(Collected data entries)
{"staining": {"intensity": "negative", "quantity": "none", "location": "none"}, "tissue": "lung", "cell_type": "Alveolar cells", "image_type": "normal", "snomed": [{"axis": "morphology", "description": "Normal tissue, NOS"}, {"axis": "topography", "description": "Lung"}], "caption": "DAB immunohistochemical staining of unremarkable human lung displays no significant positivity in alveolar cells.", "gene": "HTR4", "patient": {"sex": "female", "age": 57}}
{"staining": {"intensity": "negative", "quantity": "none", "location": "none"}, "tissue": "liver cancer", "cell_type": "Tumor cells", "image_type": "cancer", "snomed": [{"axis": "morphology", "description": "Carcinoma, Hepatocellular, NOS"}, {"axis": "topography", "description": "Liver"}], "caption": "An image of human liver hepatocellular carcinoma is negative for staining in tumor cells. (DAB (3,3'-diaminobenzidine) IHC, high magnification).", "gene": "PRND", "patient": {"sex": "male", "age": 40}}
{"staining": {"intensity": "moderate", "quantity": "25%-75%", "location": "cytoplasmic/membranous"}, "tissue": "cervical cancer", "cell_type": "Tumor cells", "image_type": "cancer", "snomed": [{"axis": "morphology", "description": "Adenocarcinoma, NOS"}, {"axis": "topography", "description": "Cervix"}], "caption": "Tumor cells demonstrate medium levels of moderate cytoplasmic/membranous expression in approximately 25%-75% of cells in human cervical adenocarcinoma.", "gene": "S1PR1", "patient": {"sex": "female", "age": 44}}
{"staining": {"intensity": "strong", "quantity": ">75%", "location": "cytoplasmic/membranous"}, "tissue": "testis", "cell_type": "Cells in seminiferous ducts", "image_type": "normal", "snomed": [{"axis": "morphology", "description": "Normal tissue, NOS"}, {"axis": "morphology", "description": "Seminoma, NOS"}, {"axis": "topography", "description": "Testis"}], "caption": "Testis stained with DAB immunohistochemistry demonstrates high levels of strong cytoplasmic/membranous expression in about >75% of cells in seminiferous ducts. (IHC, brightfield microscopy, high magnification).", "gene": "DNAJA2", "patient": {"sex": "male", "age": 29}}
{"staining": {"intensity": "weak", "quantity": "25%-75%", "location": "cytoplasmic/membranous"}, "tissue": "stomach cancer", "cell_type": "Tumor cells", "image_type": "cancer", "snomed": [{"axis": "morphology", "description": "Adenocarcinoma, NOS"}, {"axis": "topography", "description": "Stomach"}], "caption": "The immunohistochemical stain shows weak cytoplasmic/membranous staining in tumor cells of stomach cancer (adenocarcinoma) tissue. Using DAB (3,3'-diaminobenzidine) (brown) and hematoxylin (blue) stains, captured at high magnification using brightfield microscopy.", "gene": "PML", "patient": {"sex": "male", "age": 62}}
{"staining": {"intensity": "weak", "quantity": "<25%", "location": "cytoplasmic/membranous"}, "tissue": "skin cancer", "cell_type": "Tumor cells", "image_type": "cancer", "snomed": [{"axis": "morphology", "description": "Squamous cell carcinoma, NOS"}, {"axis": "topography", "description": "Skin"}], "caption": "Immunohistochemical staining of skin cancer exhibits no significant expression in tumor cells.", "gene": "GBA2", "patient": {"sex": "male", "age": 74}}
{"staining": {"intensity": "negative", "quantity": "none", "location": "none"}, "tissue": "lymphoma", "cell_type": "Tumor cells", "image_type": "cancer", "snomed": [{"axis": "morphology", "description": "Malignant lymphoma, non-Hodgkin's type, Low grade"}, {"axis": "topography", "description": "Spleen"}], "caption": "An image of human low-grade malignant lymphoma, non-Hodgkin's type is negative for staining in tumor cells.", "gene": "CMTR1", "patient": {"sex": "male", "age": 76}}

__TASK STATEMENT__: What do the records say? Quote them all exactly.

__RESPONSE BOX__:
{"staining": {"intensity": "negative", "quantity": "none", "location": "none"}, "tissue": "lung", "cell_type": "Alveolar cells", "image_type": "normal", "snomed": [{"axis": "morphology", "description": "Normal tissue, NOS"}, {"axis": "topography", "description": "Lung"}], "caption": "DAB immunohistochemical staining of unremarkable human lung displays no significant positivity in alveolar cells.", "gene": "HTR4", "patient": {"sex": "female", "age": 57}}
{"staining": {"intensity": "negative", "quantity": "none", "location": "none"}, "tissue": "liver cancer", "cell_type": "Tumor cells", "image_type": "cancer", "snomed": [{"axis": "morphology", "description": "Carcinoma, Hepatocellular, NOS"}, {"axis": "topography", "description": "Liver"}], "caption": "An image of human liver hepatocellular carcinoma is negative for staining in tumor cells. (DAB (3,3'-diaminobenzidine) IHC, high magnification).", "gene": "PRND", "patient": {"sex": "male", "age": 40}}
{"staining": {"intensity": "moderate", "quantity": "25%-75%", "location": "cytoplasmic/membranous"}, "tissue": "cervical cancer", "cell_type": "Tumor cells", "image_type": "cancer", "snomed": [{"axis": "morphology", "description": "Adenocarcinoma, NOS"}, {"axis": "topography", "description": "Cervix"}], "caption": "Tumor cells demonstrate medium levels of moderate cytoplasmic/membranous expression in approximately 25%-75% of cells in human cervical adenocarcinoma.", "gene": "S1PR1", "patient": {"sex": "female", "age": 44}}
{"staining": {"intensity": "strong", "quantity": ">75%", "location": "cytoplasmic/membranous"}, "tissue": "testis", "cell_type": "Cells in seminiferous ducts", "image_type": "normal", "snomed": [{"axis": "morphology", "description": "Normal tissue, NOS"}, {"axis": "morphology", "description": "Seminoma, NOS"}, {"axis": "topography", "description": "Testis"}], "caption": "Testis stained with DAB immunohistochemistry demonstrates high levels of strong cytoplasmic/membranous expression in about >75% of cells in seminiferous ducts. (IHC, brightfield microscopy, high magnification).", "gene": "DNAJA2", "patient": {"sex": "male", "age": 29}}
{"staining": {"intensity": "weak", "quantity": "25%-75%", "location": "cytoplasmic/membranous"}, "tissue": "stomach cancer", "cell_type": "Tumor cells", "image_type": "cancer", "snomed": [{"axis": "morphology", "description": "Adenocarcinoma, NOS"}, {"axis": "topography", "description": "Stomach"}], "caption": "The immunohistochemical stain shows weak cytoplasmic/membranous staining in tumor cells of stomach cancer (adenocarcinoma) tissue. Using DAB (3,3'-diaminobenzidine) (brown) and hematoxylin (blue) stains, captured at high magnification using brightfield microscopy.", "gene": "PML", "patient": {"sex": "male", "age": 62}}
{"staining": {"intensity": "weak", "quantity": "<25%", "location": "cytoplasmic/membranous"}, "tissue": "skin cancer", "cell_type": "Tumor cells", "image_type": "cancer", "snomed": [{"axis": "morphology", "description": "Squamous cell carcinoma, NOS"}, {"axis": "topography", "description": "Skin"}], "caption": "Immunohistochemical staining of skin cancer exhibits no significant expression in tumor cells.", "gene": "GBA2", "patient": {"sex": "male", "age": 74}}
{"staining": {"intensity": "negative", "quantity": "none", "location": "none"}, "tissue": "lymphoma", "cell_type": "Tumor cells", "image_type": "cancer", "snomed": [{"axis": "morphology", "description": "Malignant lymphoma, non-Hodgkin's type, Low grade"}, {"axis": "topography", "description": "Spleen"}], "caption": "An image of human low-grade malignant lymphoma, non-Hodgkin's type is negative for staining in tumor cells.", "gene": "CMTR1", "patient": {"sex": "male", "age": 76}}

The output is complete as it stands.